The Bigsby vibrato unit is installed on the guitar top, and includes a rocking rather than roller bridge. The lever arm of a Bigsby is spring-loaded and attached to a pivoting metal bar, around which the strings of the guitar are installed. In the neutral position the pressure of the spring counterbalances the pull of the strings, maintaining a neutral pitch. When the arm of the Bigsby is pushed the bridge rocks forward [no it doesn't. the strings move across the top of the bridge saddles], causing the strings to loosen and lowering their pitch. Lifting the arm raises the pitch of the strings.

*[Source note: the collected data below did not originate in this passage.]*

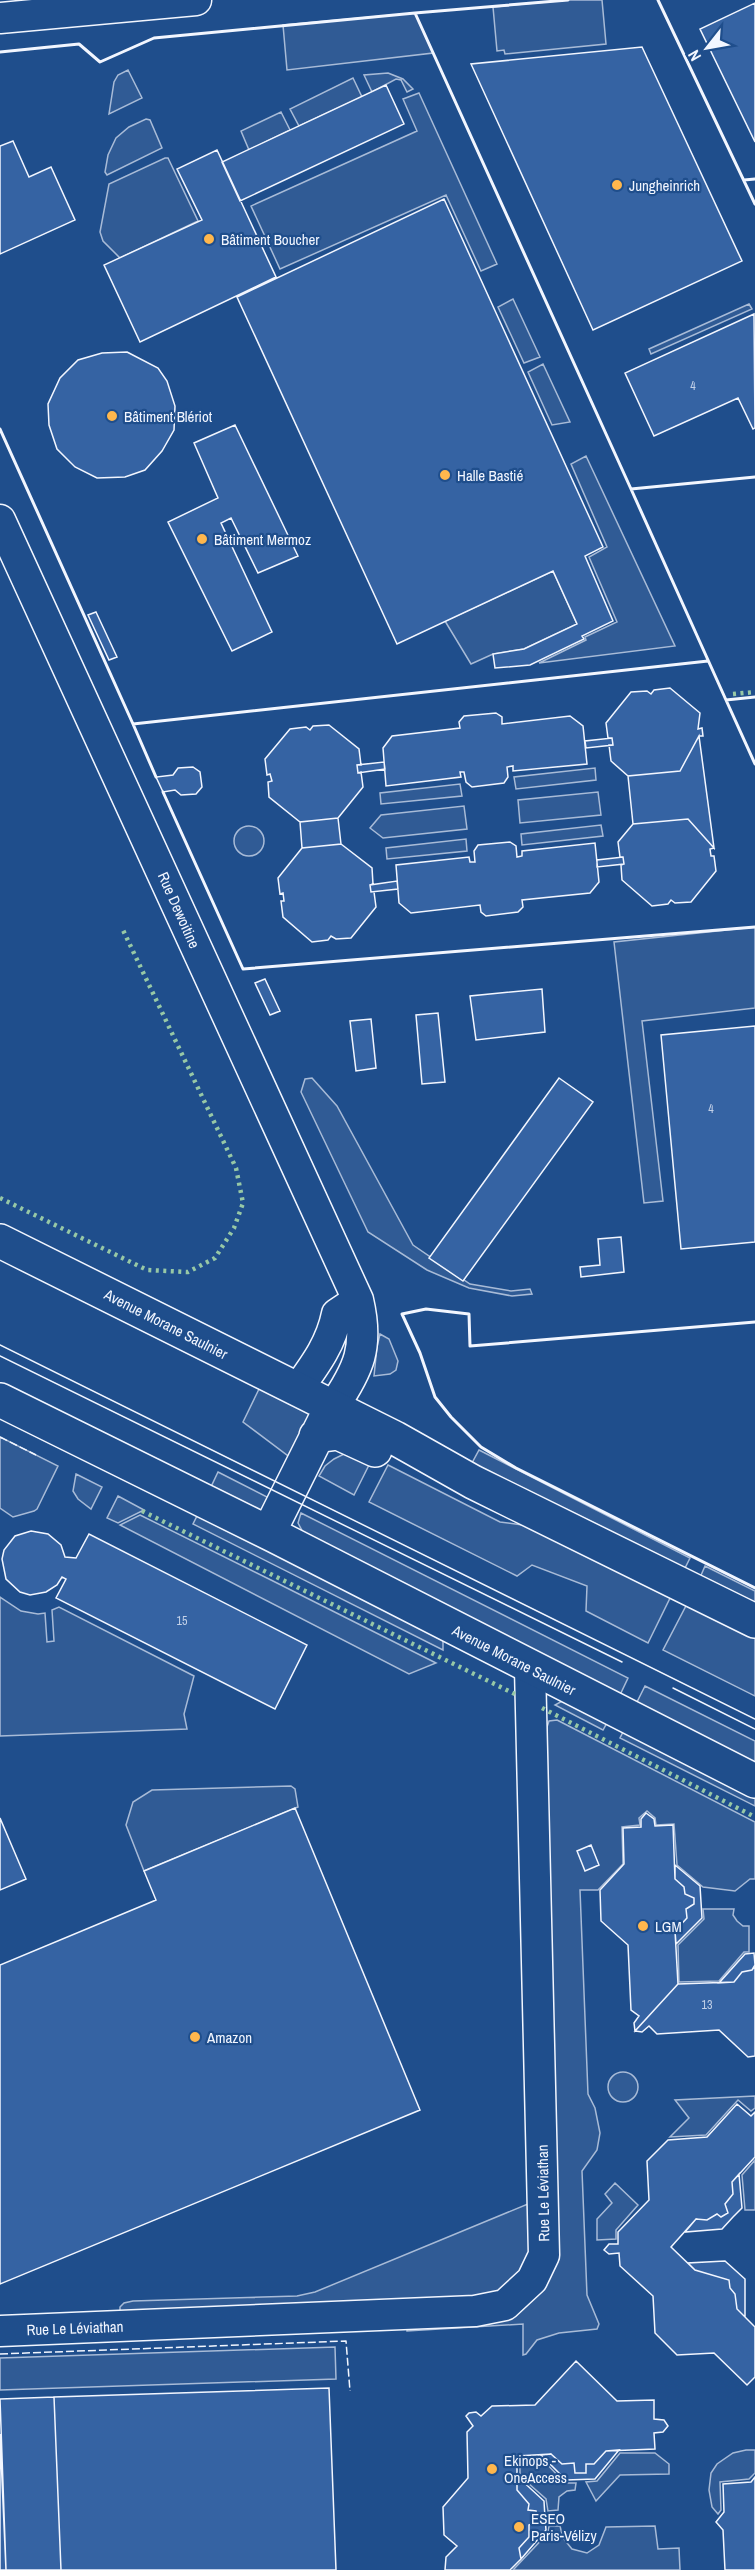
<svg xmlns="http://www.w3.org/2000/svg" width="755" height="2570" viewBox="0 0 755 2570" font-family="'Archivo Narrow',sans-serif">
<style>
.built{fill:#305b95;stroke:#a8bbd7;stroke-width:1.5}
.building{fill:#3563a3;stroke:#f2f6ff;stroke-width:1.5}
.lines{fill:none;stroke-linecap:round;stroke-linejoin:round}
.minor-casing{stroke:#f2f6ff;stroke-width:33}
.major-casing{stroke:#f2f6ff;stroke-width:36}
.minor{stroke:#1f4e8c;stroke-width:30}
.major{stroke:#1f4e8c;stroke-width:33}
.tram{stroke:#f2f6ff;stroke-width:1.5}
.hedge{stroke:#97c8a6;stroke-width:4.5;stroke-dasharray:3 4.5;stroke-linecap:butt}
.fence{stroke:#f2f6ff;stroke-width:1.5;stroke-dasharray:8 3;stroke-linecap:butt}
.wall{stroke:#f2f6ff;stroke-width:3}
.poi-dot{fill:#ffb74d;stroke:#1f4e8c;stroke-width:2}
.labels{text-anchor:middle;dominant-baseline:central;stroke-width:4.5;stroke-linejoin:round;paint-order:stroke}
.number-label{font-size:12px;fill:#c3d1e8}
.poi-label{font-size:15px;fill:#f2f6ff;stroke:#1f4e8c;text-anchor:start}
.street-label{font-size:15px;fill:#f2f6ff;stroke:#1f4e8c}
</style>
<rect width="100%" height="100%" fill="#1f4e8c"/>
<!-- built -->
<path class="built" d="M568 0H602L606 44 505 54 504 50 497 51 493 7Z
M415 13 433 53 287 70 283 25Z
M128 70 142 98 109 114 114 82 118 75Z
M388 73 403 79 413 89 407 92 401 80 396 79 372 92 364 75Z
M353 78 362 97 299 126 290 109Z
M419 93 497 264 481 271 446 195 280 269 251 206 417 131 403 99Z
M281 112 290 130 249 150 241 131Z
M146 119 150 120 162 148 107 175 105 172 108 155 116 138 129 127Z
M165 158H168L198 221 120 258 103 241 100 232 109 184Z
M513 299 540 357 524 363 498 307Z
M749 304 752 309 651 354 649 349Z
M543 364 570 422 552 425 528 372Z
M586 456 675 646 539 663 586 640 585 637 617 622 589 557 607 547 571 464Z
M553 571 577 624 524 649 493 654 471 664 445 621Z
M595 768 596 780 516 789 514 777Z
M460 784 462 796 381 804 380 793Z
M598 792 601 815 520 823 518 800Z
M464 806 467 829 383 838 370 828 381 815Z
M601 825 603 836 522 845 521 834Z
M234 841a15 15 0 1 1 30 0a15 15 0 1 1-30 0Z
M466 839 467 851 387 859 386 848Z
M755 927V1008L642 1021 663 1201 644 1203 614 942Z
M312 1078 337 1106 413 1245 470 1284 511 1291 530 1289 532 1294 512 1296 469 1288 427 1270 368 1232 301 1092 305 1079Z
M380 1334 389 1339 398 1361 396 1370 390 1374 374 1376 377 1347Z
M260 1387 308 1411 310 1414 291 1458 243 1422Z
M0 1437 58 1466 37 1509 34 1511 13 1517 0 1508Z
M479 1450 690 1558 683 1572 472 1463Z
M348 1452 373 1457 354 1495 319 1476 325 1466 334 1459Z
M388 1465 500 1522 538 1527 672 1594 648 1643 586 1611 587 1586 532 1565 517 1576 369 1502Z
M218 1472 271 1499 263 1513 210 1489Z
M76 1474 102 1487 91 1509 78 1499 73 1491Z
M118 1496 144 1510 118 1523 107 1518Z
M199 1512 440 1636 443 1641V1650L193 1524Z
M301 1513 628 1678 619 1697 305 1536 298 1523Z
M140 1515 271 1580 436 1663 409 1674 120 1525Z
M705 1566 755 1591V1608L699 1580Z
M0 1597 21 1611 38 1614 45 1613 47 1642 54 1641 52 1610 59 1607 194 1676 184 1714 187 1729 0 1736Z
M688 1602 755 1635V1696L663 1650Z
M645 1686 755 1741V1766L635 1706Z
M564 1700 608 1721 603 1730 555 1705Z
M557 1720 755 1822V1879H750L735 1891 703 1887 677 1865 674 1824 656 1825 655 1818 647 1811 639 1818 640 1825 622 1827 623 1864 598 1890H580L588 2094 595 2108 600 2133 597 2150 582 2171 587 2295 599 2324 597 2329 559 2333 537 2340 526 2354 523 2355V2324L407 2331V2324L530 2302 548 2282 555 2265 547 1727 549 1721Z
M624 1730 755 1795V1806L620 1738Z
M291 1786 295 1789 298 1807 144 1871 126 1825 133 1802 152 1790Z
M703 1909H734L733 1915 737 1921 743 1926H749V1952H744L719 1981 679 1982 678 1945 704 1919Z
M608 2087a15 15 0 1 1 30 0a15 15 0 1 1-30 0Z
M755 2096V2108L751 2111 738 2100 706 2135 670 2137 689 2118 675 2100Z
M755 2160V2210H745L742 2175Z
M615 2183 638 2205 616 2230V2239L597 2240V2219L612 2203 605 2194Z
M540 2199 527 2271 490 2298 120 2312V2307L124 2303 133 2301 297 2296 315 2292Z
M335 2347 336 2379 0 2390V2358Z
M746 2450H755V2473L749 2479 720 2482 721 2510 718 2514 712 2507 709 2490 711 2473 717 2464 733 2453Z
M620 2453H655L669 2464V2474L620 2475 596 2501 586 2482 597 2481Z
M541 2458 565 2483H576L575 2490 567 2491 559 2497 558 2510 548 2511 546 2499 520 2476V2459Z
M549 2526H560L563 2538 572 2549 587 2553 599 2545 606 2527 655 2526 658 2549 679 2548 680 2570H513L548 2533Z"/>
<!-- building -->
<path class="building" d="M755 3V142L700 29Z
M642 47 742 261 593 330 471 64Z
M386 85 404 124 240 201 222 162Z
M13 141 29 177 51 167 75 220 0 254V146Z
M217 150 276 277 140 342 104 265 202 220 177 169Z
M444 199 603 547 585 556 613 621 582 636 584 639 530 665 495 668 493 654 524 649 577 624 553 571 397 644 237 297Z
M754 314 755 428 753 429 738 398 654 436 625 373Z
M127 352 158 368 167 381 175 406 174 430 162 451 145 470 125 477 97 478 75 467 57 449 49 425 48 404 60 378 78 360 102 353Z
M235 425 298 556 258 573 231 518 221 523 272 632 232 651 168 522 218 498 194 443Z
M96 612 117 657 109 660 88 615Z
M670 688 700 713 698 729 702 728 703 736H699L680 771 628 776 611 761 609 745H613L612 738H608L606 723 631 692 647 691 651 694 654 690Z
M496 713 502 717V724L570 716 583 726 587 764 513 771V766L507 767 508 777 504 783 472 787 466 782 464 772H460L461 777 386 786 383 748 392 736 460 728 459 722 464 716Z
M329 725 359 749 361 765H357L358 773 361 772 363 787 338 818 300 822 269 797 268 782 272 781 270 774 267 775 265 759 290 729 306 727 310 730 313 726Z
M699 736 714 848 688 819 633 824 628 776 680 771Z
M612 738 613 745 586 748 585 741Z
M384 762 385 769 358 773 357 765Z
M193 767 200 772 202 787 196 794 181 795 175 790 163 792 156 777 173 775 178 768Z
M338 818 341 844 302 848 300 822Z
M688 819 714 848 710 849 711 856H714L716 871 691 902 675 903 671 900 668 904 652 906 622 880 621 865 624 864 623 857H620L618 842 633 824Z
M510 842 516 846 517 857 522 856V851L595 843 599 882 590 893 522 900 523 907 518 912 486 916 481 912 480 905 411 913 399 903 396 865 469 857 470 862H475L474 851 478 845Z
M341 844 372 868 373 884 370 885 371 892H374L376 907 351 938 336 939 331 936 328 940 312 942 283 917 281 901H284L283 893 280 894 278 878 302 848Z
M623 857 624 864 597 867V860Z
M397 881 398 889 371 892 370 885Z
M265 979 280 1011 270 1015 255 983Z
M542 989 545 1032 476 1040 470 996Z
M438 1013 445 1082 422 1084 416 1015Z
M371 1019 376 1068 356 1071 350 1021Z
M755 1026V1242L681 1249 661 1035Z
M559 1078 593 1102 463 1281 429 1258Z
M621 1237 624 1272 581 1277 580 1267 600 1265 598 1239Z
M31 1531 48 1534 61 1545 65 1557 76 1558 89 1534 307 1645 275 1709 56 1598 66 1579 62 1577 57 1585 46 1592 30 1595 20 1592 6 1579 2 1559 4 1550 15 1536Z
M295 1808 420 2110 0 2284V1965L156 1900 144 1871Z
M646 1813 654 1819 655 1826 673 1825 675 1879 684 1887 685 1894 694 1898V1904L686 1909 687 1918 675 1931 678 1984 635 2031 634 2023 639 2016 631 2010 628 1945 601 1921 600 1890 624 1864 623 1828 641 1827V1819Z
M0 1818 26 1879 0 1890Z
M591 1845 599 1865 585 1871 577 1851Z
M675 1865 700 1886 702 1918 676 1944 675 1931 687 1918 686 1909 694 1904V1898L685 1894 684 1887 675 1879Z
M754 1953 755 1965 752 1970 742 1972 734 1982 719 1983 745 1954Z
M755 1966V2056L748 2057 719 2030 657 2034 649 2026 642 2032 635 2031 678 1984 734 1982 742 1972 752 1970Z
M737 2104 751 2116 755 2112V2157L732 2182 733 2194 725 2204 728 2213 721 2217 717 2214 707 2220 696 2219 671 2247 695 2270 729 2280 730 2288 735 2294 737 2309 755 2327V2377L747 2385 714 2353 677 2355 655 2333 653 2296 620 2266 619 2253 609 2254 604 2250 609 2244H618V2232L649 2200 647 2161 668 2140 707 2137Z
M739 2174 742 2208 733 2217 722 2229 685 2232 696 2219 707 2220 717 2214 721 2217 728 2213 725 2204 733 2194 732 2182Z
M725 2261 745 2279V2317L737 2309 735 2294 730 2288 729 2280 695 2270 688 2263Z
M576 2361 617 2401 654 2400V2419L664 2420 668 2426 663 2432 654 2433 655 2449 606 2451 594 2464H586V2473H575L574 2463 562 2464 551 2454 517 2456V2490L529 2504 528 2510 536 2511 538 2521 529 2525V2537L519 2548 521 2559 510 2570H445L446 2557 457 2546 444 2535 443 2507 468 2478 467 2432 473 2426 466 2416 469 2413 476 2412 481 2416 492 2406 535 2405Z
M329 2388 336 2570H61L54 2397Z
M54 2397 61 2570H6L0 2399Z
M0 2434 6 2570H0Z
M619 2450 595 2479 566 2480 541 2455 551 2454 562 2464 574 2463 575 2473H586V2464H594L606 2451Z
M517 2476 544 2501 545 2518 546 2530 521 2559 519 2548 529 2537V2525L538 2521 536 2511 528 2510 529 2504 517 2490Z
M755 2477V2570H725L723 2530 716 2522 724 2512 723 2484 751 2482Z"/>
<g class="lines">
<!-- minor casing -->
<g class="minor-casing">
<path id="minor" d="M0 18 196 0
M0 520 358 1300C369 1347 359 1369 333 1407
M297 1390C315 1365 331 1344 337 1314L358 1300
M0 2331 475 2311 505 2305 532 2280 544 2255 530 1668"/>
</g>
<!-- major casing -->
<g class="major-casing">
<path id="major" d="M0 1241 395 1438 473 1482 755 1621
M0 1400 275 1536 755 1781
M316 1436 338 1433 375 1450
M275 1536 274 1522 327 1416"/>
</g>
<!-- minor -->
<use href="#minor" class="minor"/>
<!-- major -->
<use href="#major" class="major"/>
<!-- tram -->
<path class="tram" d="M0 1345 755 1719
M0 1356 622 1662
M673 1688 755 1729"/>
<!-- hedge -->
<path class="hedge" d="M733 694 755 692
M0 1198 147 1270 188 1272 215 1258 234 1228 243 1203 236 1168 122 928
M142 1511 519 1696
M542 1708 755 1817"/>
<!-- fence -->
<path class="fence" d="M0 1437 36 1455
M0 2354 346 2341 350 2391"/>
<!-- wall -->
<path class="wall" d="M568 0 415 13 631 489 755 477
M658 0 755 204
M0 52 79 44 100 62 154 38 415 13
M744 180 755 179
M0 429 133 724 708 661
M631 489 726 700 755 697
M726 700 755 764
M133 724 156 777
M163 792 243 969 755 927
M755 1322 470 1346 469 1314 426 1309 402 1314 420 1353 435 1397 451 1417 481 1447 516 1468 755 1588"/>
</g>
<!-- markers -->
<g class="poi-dot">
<circle cx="617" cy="185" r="6"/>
<circle cx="209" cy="239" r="6"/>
<circle cx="112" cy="416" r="6"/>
<circle cx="445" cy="475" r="6"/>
<circle cx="202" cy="539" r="6"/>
<circle cx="643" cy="1926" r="6"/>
<circle cx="195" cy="2037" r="6"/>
<circle cx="492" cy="2469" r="6"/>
<circle cx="519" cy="2527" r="6"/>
</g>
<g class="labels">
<!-- number labels -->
<g class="number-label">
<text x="693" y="386">4</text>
<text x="711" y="1109">4</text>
<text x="182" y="1621">15</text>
<text x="707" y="2005">13</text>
</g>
<!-- poi labels -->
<g class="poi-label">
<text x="629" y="185">Jungheinrich</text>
<text x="221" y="239">Bâtiment Boucher</text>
<text x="124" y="416">Bâtiment Blériot</text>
<text x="457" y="475">Halle Bastié</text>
<text x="214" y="539">Bâtiment Mermoz</text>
<text x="655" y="1926">LGM</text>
<text x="207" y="2037">Amazon</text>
<text x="504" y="2460">Ekinops -<tspan x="504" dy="17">OneAccess</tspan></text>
<text x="531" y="2518">ESEO<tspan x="531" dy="17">Paris-Vélizy</tspan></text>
</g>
<!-- street labels -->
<g class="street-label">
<text transform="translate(179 910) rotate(66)">Rue Dewoitine</text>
<text transform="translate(166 1324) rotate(27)">Avenue Morane Saulnier</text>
<text transform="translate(514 1660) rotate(27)">Avenue Morane Saulnier</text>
<text transform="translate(543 2193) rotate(-91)">Rue Le Léviathan</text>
<text transform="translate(75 2328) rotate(-2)">Rue Le Léviathan</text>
</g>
</g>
<!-- north arrow -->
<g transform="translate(707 48) rotate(239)" stroke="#1f4e8c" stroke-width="4.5" paint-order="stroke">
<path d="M0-4.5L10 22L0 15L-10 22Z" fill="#f2f6ff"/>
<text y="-9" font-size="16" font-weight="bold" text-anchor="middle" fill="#f2f6ff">N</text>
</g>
</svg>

The Bigsby is highly controllable within its range of motion and usually requires little force to operate. It is ideally suited to musicians who use slow, subtle, or extended bends. It has limited range compared to vibrato units using longer internal springs, such as the Floyd Rose and Fender “strat-style”
synchronized tremolo.

Bigsby vibratos are still factory-installed on a variety of electric guitars, including certain instruments branded as PRS (Starla), Epiphone, Fender, Gibson, Gretsch, Guild, Hamer, Ibanez, and Schecter Guitar Research, as well as luthiers companies such as MotorAve. Many electric guitars can also be retrofitted with a Bigsby, which requires no additional routing, but may require additional holes to be drilled. Adapters, such as the models sold by Vibramate, can be used to install a Bigsby Vibrato on a guitar without drilling any holes. Variations in guitars, such as between flat top and archtop, require different models of Bigsby.